A Dutch campaigner and local politician is taking the border police force KMar to court on Wednesday over an ethnic profiling case dating back to 2018, which could have EU-wide implications.
Mpanzu Bamenga was singled out for special questioning at passport control at Eindhoven airport after returning from Rome where he had attended a conference. Dressed in a suit, he was walking fast, other indicators, it later transpired, for resembling a ‘Nigerian money smuggler’.
When he asked why he had been pulled over Bamenga was told that they were looking for criminals and refugees. He thought he looked like someone the police were looking for, but when a another black man and woman with children were also taken out of the queue, he realized it was a clear case of ethnic profiling.
‘It made me angry,’ he told RTL Nieuws. ‘Ethnic profiling is not about me personally, it affects many people.’
Bamenga, a councillor in Eindhoven on behalf of D66, made a formal complaint about the incident. But on Wednesday he is taking it further, by asking the courts to draw the line and ban ethnic profiling altogether.

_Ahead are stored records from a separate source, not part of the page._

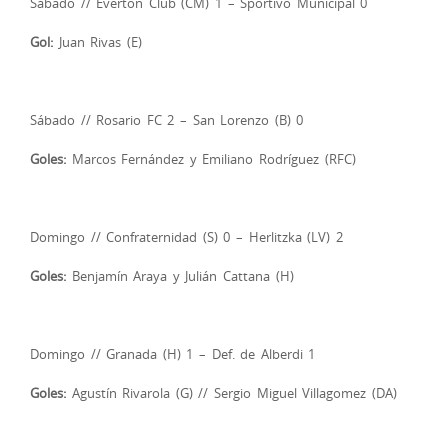
Sábado // Everton Club (CM) 1 – Sportivo Municipal 0
Gol:
Juan Rivas (E)
Sábado // Rosario FC 2 – San Lorenzo (B) 0
Goles:
Marcos Fernández y Emiliano Rodríguez (RFC)
Domingo // Confraternidad (S) 0 – Herlitzka (LV) 2
Goles:
Benjamín Araya y Julián Cattana (H)
Domingo // Granada (H) 1 – Def. de Alberdi 1
Goles:
Agustín Rivarola (G) // Sergio Miguel Villagomez (DA)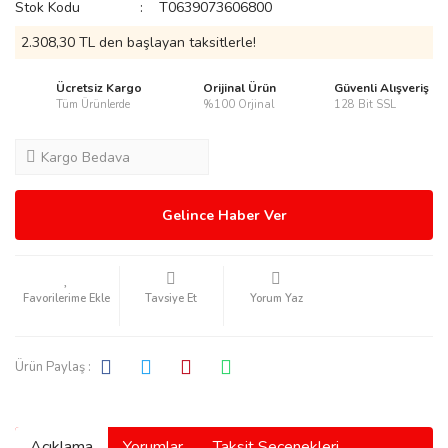
Stok Kodu
T0639073606800
2.308,30 TL den başlayan taksitlerle!
Ücretsiz Kargo
Orijinal Ürün
Güvenli Alışveriş
Tüm Ürünlerde
%100 Orjinal
128 Bit SSL
rmani
Kargo Bedava
Gelince Haber Ver
manson
Tavsiye Et
Yorum Yaz
Ürün Paylaş :
ection
Açıklama
Yorumlar
Taksit Seçenekleri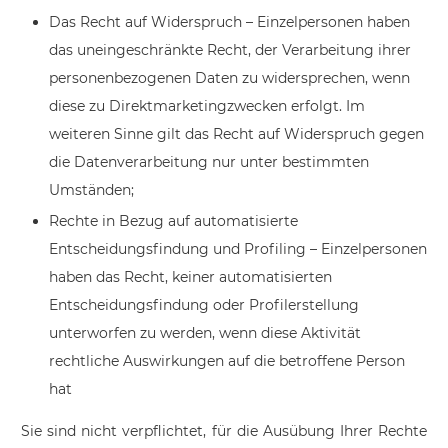
Das Recht auf Widerspruch – Einzelpersonen haben
das uneingeschränkte Recht, der Verarbeitung ihrer
personenbezogenen Daten zu widersprechen, wenn
diese zu Direktmarketingzwecken erfolgt. Im
weiteren Sinne gilt das Recht auf Widerspruch gegen
die Datenverarbeitung nur unter bestimmten
Umständen;
Rechte in Bezug auf automatisierte
Entscheidungsfindung und Profiling – Einzelpersonen
haben das Recht, keiner automatisierten
Entscheidungsfindung oder Profilerstellung
unterworfen zu werden, wenn diese Aktivität
rechtliche Auswirkungen auf die betroffene Person
hat
Sie sind nicht verpflichtet, für die Ausübung Ihrer Rechte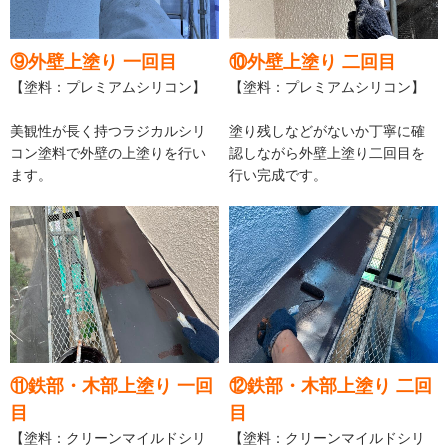
⑨外壁上塗り 一回目
⑩外壁上塗り 二回目
【塗料：プレミアムシリコン】
【塗料：プレミアムシリコン】
美観性が長く持つラジカルシリ
塗り残しなどがないか丁寧に確
コン塗料で外壁の上塗りを行い
認しながら外壁上塗り二回目を
ます。
行い完成です。
⑪鉄部・木部上塗り 一回
⑫鉄部・木部上塗り 二回
目
目
【塗料：クリーンマイルドシリ
【塗料：クリーンマイルドシリ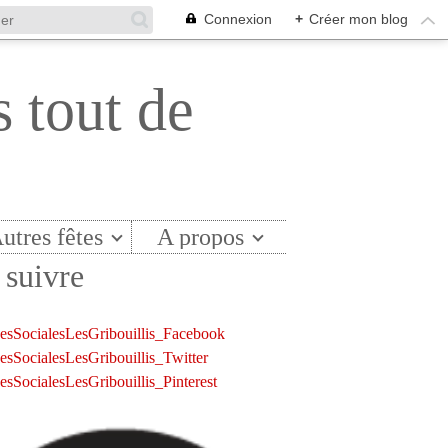
Connexion
+
Créer mon blog
s tout de
utres fêtes
A propos
suivre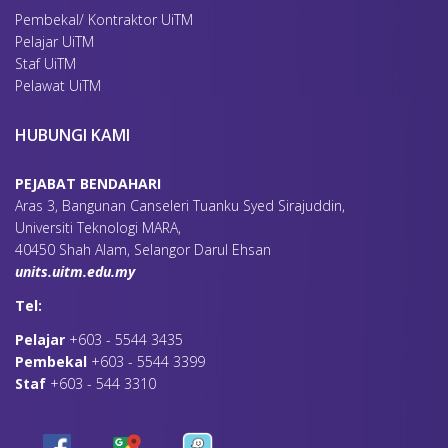
Pembekal/ Kontraktor UiTM
Pelajar UiTM
Staf UiTM
Pelawat UiTM
HUBUNGI KAMI
PEJABAT BENDAHARI
Aras 3, Bangunan Canseleri Tuanku Syed Sirajuddin,
Universiti Teknologi MARA,
40450 Shah Alam, Selangor Darul Ehsan
units.uitm.edu.my
Tel:
Pelajar
+603 - 5544 3435
Pembekal
+603 - 5544 3399
Staf
+603 - 544 3310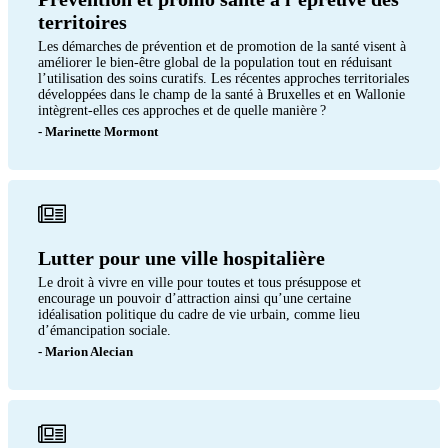
territoires
Les démarches de prévention et de promotion de la santé visent à
améliorer le bien-être global de la population tout en réduisant
l’utilisation des soins curatifs. Les récentes approches territoriales
développées dans le champ de la santé à Bruxelles et en Wallonie
intègrent-elles ces approches et de quelle manière ?
- Marinette Mormont
Lutter pour une ville hospitalière
Le droit à vivre en ville pour toutes et tous présuppose et
encourage un pouvoir d’attraction ainsi qu’une certaine
idéalisation politique du cadre de vie urbain, comme lieu
d’émancipation sociale.
- Marion Alecian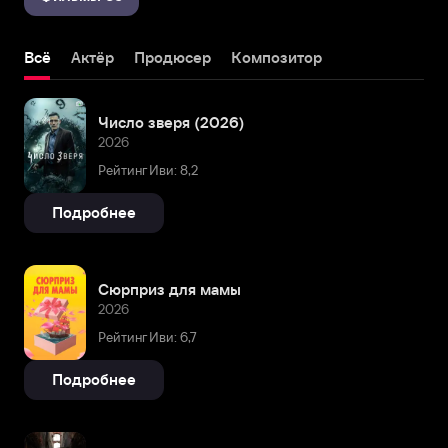
Всё
Актёр
Продюсер
Композитор
Число зверя (2026)
2026
Рейтинг Иви: 8,2
Подробнее
Сюрприз для мамы
2026
Рейтинг Иви: 6,7
Подробнее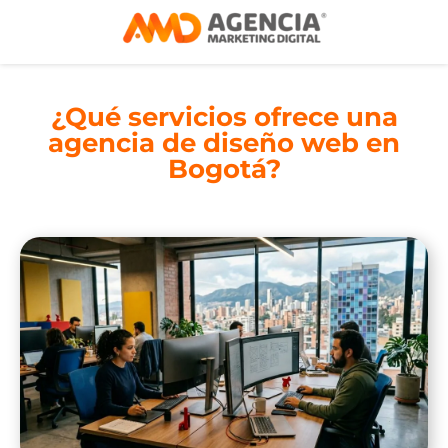
¿Qué servicios ofrece una
agencia de diseño web en
Bogotá?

The case is supported by Amnesty International, Control Alt Delete, discrimination register RADAR, human rights lawyers (NJCM) and a pilot of Surinamese origin.
Against the law
‘There is a lot at stake,’ said Dionne Abdoelhafiezkhan, of Control Alt Delete. ‘We know that not only KMar but also the police and other law enforcement agencies work with ethnically loaded risk profiles. We hope that the judge will quickly put an end to this form of discrimination.’
KMar said in a statement that they do not carry out ethnic profiling but do use predictive profiling, and that someone can be selected for checks based on ‘different indicators, knowledge and experience, and information (such as trends or other incidents).’
Ethnicity, the police said, can be a relevant indicator in this.
Human rights lawyer Jelle Klaas, writing for the EU Observer, said that the Dutch Supreme Court, has previously ruled that ethnicity may play a role in risk profiles, unless it becomes a decisive element.
‘Our argument is that the use of ethnicity or a proxy such as “perceived nationality” (e.g. Nigerian) in a risk-profile results in discrimination, because it will always be a decisive element for the selection of a person,’ Klaas said.
‘These border controls are inconsistent with the EU’s fundamental values of equality and the prohibition of discrimination on the basis of ethnicity.’
Klaas said he believes the case can inspire and support litigation on ethnic profiling in other EU member states as well.